Technology Contents of Patent
Party A shall provide party B with all documents in relation to the patent named after "toothache treatment and processing technology" numbering ZL 95 1 00457.3, and with an international patent primary classification number of A61K35/78. Moreover, party A shall provide party B with the necessary technology processing documents and relevant technology secrets and other technologies for the implementation of the patent.
Delivery of Technology Materials
Party A shall deliver to party B all materials stated in Section 2 of this Contract.
Royalty and Payment
The relevant royalty under this Contract is zero.
Confidentiality for Know-How
Party B shall not disclose any patent related know-how to any third party other than the parties herein within the term of and after the termination of this Contract.
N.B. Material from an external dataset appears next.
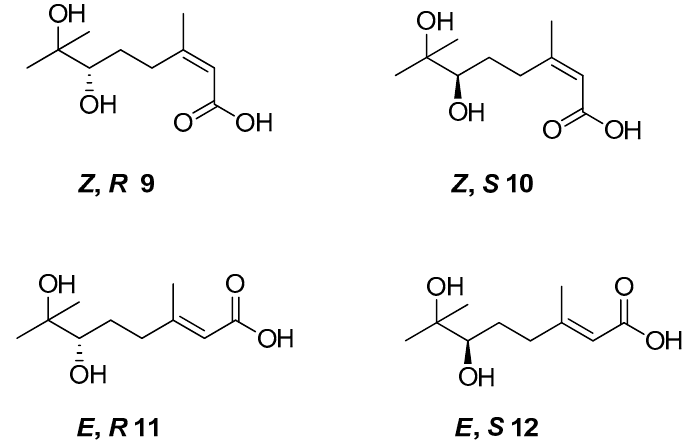
Figure 4. Geraniol-based phenols/methoxyphenols.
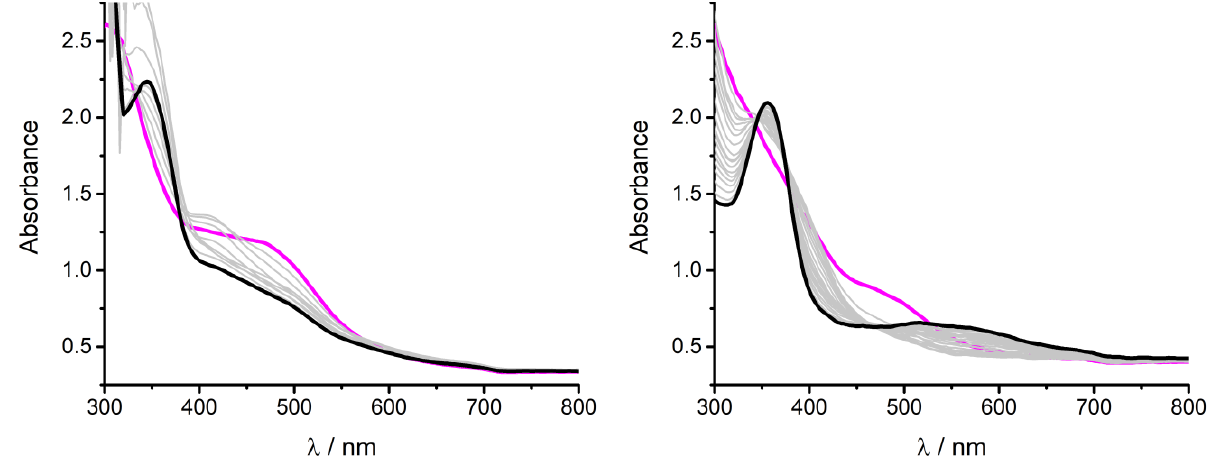
Figure 7. SEC-UV/Vis traces of Fe(salen)Cl under N 2 atmosphere in the presence of 0.5 M PhOH ( left ) and 0.3 M TFE ( right ) proton donors, at the potentials corresponding to the generation of the formal Fe I state (−2.21 V vs. Fc + /Fc).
Party B shall not replicate the know-how in private, and shall return the know-how to party A after expiration, early termination or amendment of this Contract.
Solution of Infringement
During the term of this Contract, party A shall assume all legal liabilities if party B is claimed against infringement by any third party.
In the event that any of the parties discovers that party A's patent right is infringed by any third party, it shall notify the other party timely. Party A is responsible for dealing with the infringer, or submitting a claim to the patent authority or filing a suit to the court, and party B is responsible for assistance.
When there is any event of force majeure beyond both parties' reasonable control (such as fire, flood, earthquake, warfare, etc.) which prevent the obligations of this contract from being performed, both parties shall:
Take proper measures to reduce damages;
Notify the other party timely;
Issue the certification of unable to perform the contract during the period of some events;
The performance shall be delayed within three months after the event of force majeure happens;
When the event of force majeure continues over three months, this contract will expire.
Settlement of Disputes
When disputes take place between both parties during the performance of this contract, they shall negotiate friendly in accordance with articles of this contract, and resolve by themselves.
Effectiveness, Amendment and Termination
This contract will come into effect after execution by both parties, and the effective term shall be ten years (within validity period of the patent).
If this contract fails to be performed normally due to party A's fault, it shall expire, or both parties may otherwise amend relevant articles of this contract.